Your instructions: Write out word for word the report on foreign selling of Korean stocks, everything from "The selling pressure" down to "relatively high performance.".

___ Quoted passage

Foreign investors sold approximately $98 billion in Korean stocks year-to-date as the won-dollar exchange rate rose to the 1550s in July, following a breakthrough of 1500 won in May, according to Kyobo Securities. The selling is attributed to rebalancing by overseas passive funds. Despite a first-half trade surplus of approximately $138 billion, the massive foreign stock selling has driven the exchange rate higher, as semiconductor companies tend to retain export earnings overseas while foreign stock sales create direct dollar demand.
According to Kyobo Securities, foreign investors' cumulative selling of Korean stocks from the beginning of the year reached approximately $98 billion (based on a 1500 won exchange rate). This figure is comparable to the first-half cumulative trade surplus of approximately $138 billion, which had been expected to help resolve the won's undervaluation. While semiconductor companies tend not to fully repatriate dollars earned through exports, foreign stock selling directly translates into dollar demand, pushing the exchange rate higher.
The selling pressure is likely to continue in the near term. Passive funds focus more on KOSPI's relative performance against the MSCI EM (Emerging Markets) benchmark index rather than KOSPI's absolute level, and Korea's stock market continues to show relatively high performance.
Wi Jae-hyun, senior researcher at Kyobo Securities, stated that "the problem with rebalancing lies not only in its persistence but also in its scale," adding that "while foreign exchange authorities continue actual intervention and verbal intervention against the elevated exchange rate, there are no notable factors to cap the upper band if rebalancing selling continues in the second half." He emphasized the need to consider an upper band of 1600 won within the third quarter.

______
___ Data below

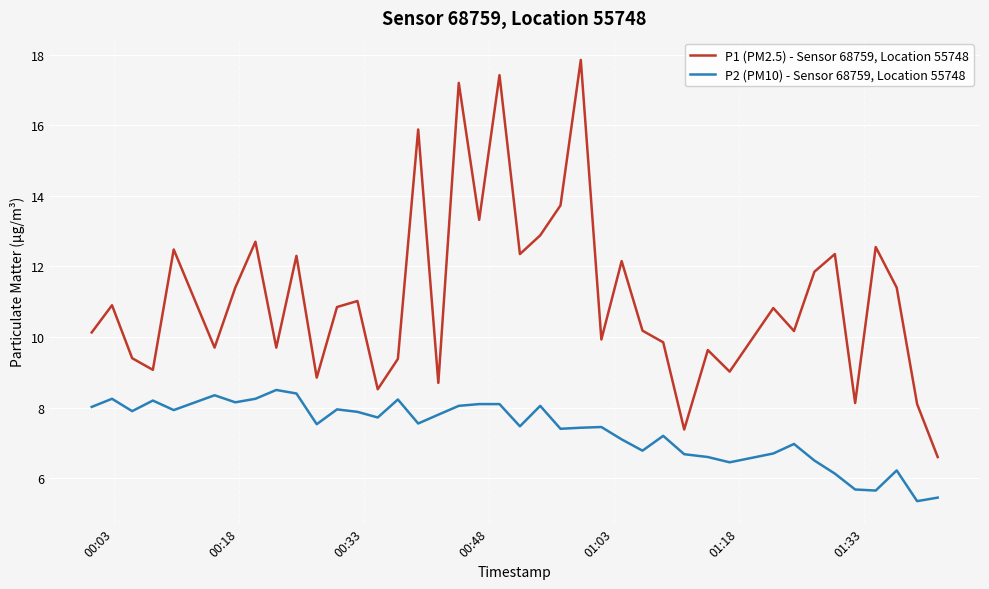

True or false: P1 (PM2.5) - Sensor 68759, Location 55748 and P2 (PM10) - Sensor 68759, Location 55748 intersect in this chart.

False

______

Final answer:
The selling pressure is likely to continue in the near term. Passive funds focus more on KOSPI's relative performance against the MSCI EM (Emerging Markets) benchmark index rather than KOSPI's absolute level, and Korea's stock market continues to show relatively high performance.